● **PROMPT**
Put the lines of the material into a numbered list, leaving out blank lines: begin at the line that contains "अपनी सट्टेबाजी की आदतों पर गौर करें। अपने आप", and stop after the line that contains "चयन कर सकते हैं।".

● **AVAILABLE DATA**
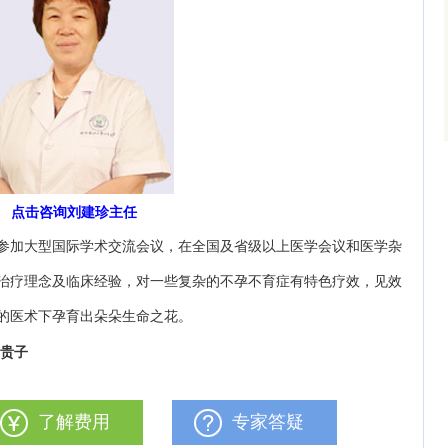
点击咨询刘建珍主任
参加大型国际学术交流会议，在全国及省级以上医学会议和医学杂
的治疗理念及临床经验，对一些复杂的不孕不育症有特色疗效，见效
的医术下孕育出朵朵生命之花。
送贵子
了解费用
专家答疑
--
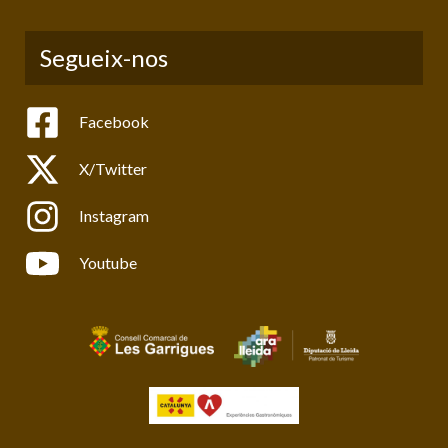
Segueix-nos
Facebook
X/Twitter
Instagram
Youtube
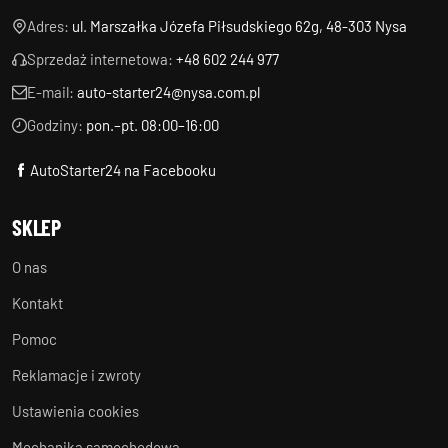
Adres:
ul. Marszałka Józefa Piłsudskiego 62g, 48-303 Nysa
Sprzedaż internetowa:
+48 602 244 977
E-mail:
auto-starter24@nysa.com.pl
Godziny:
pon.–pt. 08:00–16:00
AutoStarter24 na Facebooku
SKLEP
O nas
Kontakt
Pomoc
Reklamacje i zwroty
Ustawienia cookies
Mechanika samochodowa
---
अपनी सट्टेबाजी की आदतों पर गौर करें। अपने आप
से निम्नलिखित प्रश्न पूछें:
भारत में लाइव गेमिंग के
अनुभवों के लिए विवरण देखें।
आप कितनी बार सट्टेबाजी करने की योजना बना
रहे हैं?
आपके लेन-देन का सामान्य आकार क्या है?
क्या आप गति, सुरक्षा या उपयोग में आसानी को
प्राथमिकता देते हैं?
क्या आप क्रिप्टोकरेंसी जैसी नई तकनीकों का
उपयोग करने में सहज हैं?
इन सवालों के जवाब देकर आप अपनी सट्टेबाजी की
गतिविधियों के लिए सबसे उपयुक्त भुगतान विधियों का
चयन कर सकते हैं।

● **ANSWER TO THE EXERCISE**
1. अपनी सट्टेबाजी की आदतों पर गौर करें। अपने आप
2. से निम्नलिखित प्रश्न पूछें:
3. भारत में लाइव गेमिंग के
4. अनुभवों के लिए विवरण देखें।
5. आप कितनी बार सट्टेबाजी करने की योजना बना
6. रहे हैं?
7. आपके लेन-देन का सामान्य आकार क्या है?
8. क्या आप गति, सुरक्षा या उपयोग में आसानी को
9. प्राथमिकता देते हैं?
10. क्या आप क्रिप्टोकरेंसी जैसी नई तकनीकों का
11. उपयोग करने में सहज हैं?
12. इन सवालों के जवाब देकर आप अपनी सट्टेबाजी की
13. गतिविधियों के लिए सबसे उपयुक्त भुगतान विधियों का
14. चयन कर सकते हैं।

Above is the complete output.